Su suggerimento di mia moglie, da poco ho letto il bellissimo volume intitolato “Il mondo segreto delle piante”, pubblicato in Italia da Editoriale Scienza, che inizia così: “Se credete che una pianta sia soltanto un ornamento verde, immobile e silenzioso, questo è il libro che fa per voi… ma è una lettura perfetta anche se siete convinti del contrario!”. Potrebbe essere un invito alla lettura perfetto anche per questo bellissimo libro di Renato Bruni e sono certo che, anche voi come me, inizierete a prestare più attenzione alle piante e alle loro sofisticate strategie per resistere al logorio della vita moderna.. e perché no.. anche per rispettarle di più come viventi.
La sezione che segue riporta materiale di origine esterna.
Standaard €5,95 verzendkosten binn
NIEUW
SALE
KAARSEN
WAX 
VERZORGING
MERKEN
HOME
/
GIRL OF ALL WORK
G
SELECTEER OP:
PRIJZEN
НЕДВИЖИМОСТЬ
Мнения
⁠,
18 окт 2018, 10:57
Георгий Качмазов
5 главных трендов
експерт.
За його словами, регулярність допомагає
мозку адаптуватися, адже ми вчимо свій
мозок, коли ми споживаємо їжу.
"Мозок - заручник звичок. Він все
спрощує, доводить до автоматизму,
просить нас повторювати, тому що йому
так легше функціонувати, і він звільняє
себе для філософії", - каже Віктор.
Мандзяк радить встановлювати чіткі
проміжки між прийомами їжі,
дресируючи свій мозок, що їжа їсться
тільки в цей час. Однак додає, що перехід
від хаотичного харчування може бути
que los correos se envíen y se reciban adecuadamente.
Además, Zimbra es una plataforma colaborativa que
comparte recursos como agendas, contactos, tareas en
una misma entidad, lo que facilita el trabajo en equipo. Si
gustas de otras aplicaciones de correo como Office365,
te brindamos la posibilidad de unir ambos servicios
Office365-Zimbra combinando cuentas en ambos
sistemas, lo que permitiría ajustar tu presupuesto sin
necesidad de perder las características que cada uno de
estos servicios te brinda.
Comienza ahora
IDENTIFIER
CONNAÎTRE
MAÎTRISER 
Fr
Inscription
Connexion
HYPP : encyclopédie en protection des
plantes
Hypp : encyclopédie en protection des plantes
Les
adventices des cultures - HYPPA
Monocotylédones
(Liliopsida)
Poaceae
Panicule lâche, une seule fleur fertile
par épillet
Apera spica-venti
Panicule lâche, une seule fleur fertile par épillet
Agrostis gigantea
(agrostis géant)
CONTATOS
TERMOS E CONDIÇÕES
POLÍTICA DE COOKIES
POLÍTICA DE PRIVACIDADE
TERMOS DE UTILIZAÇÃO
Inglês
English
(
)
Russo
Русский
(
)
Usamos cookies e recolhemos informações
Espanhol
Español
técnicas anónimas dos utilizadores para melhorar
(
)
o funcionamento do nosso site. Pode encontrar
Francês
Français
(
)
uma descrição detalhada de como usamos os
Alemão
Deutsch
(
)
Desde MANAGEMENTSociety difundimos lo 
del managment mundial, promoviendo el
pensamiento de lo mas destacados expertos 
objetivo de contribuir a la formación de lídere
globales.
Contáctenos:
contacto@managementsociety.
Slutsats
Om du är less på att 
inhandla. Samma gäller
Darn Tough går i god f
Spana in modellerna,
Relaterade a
Sarà forse per il senso di colpa provato verso le piante leggendo questo libro, che mi sono ricordato di un altro libro dal titolo “Mai dire bonsai: quello che le piante direbbero se potessero parlare” scritto da Eugenio Melotti (per Sironi Editore):  
“Cara signora Lia, se le scrivo questa lettera è solo per fame. Vivo con lei regalandole splendidi limoni per i suoi tè e i suoi piatti di pesce, ma mi tiene in un vaso e non mi fertilizza. Le mie foglie non sono più verdi come una volta e se vado avanti così durerò ancora poco. […] 
La prego, mi dia del concime: lei ogni giorno sfama i suoi cani con bocconcini prelibati, ma loro non profumano come me e al posto di limoni succosi le fanno ben altri regali.
Con affetto, il suo limone”.

L’Autore dedica questa recensione alla memoria di “tutte le piante defunte per incuria o inesperienza”.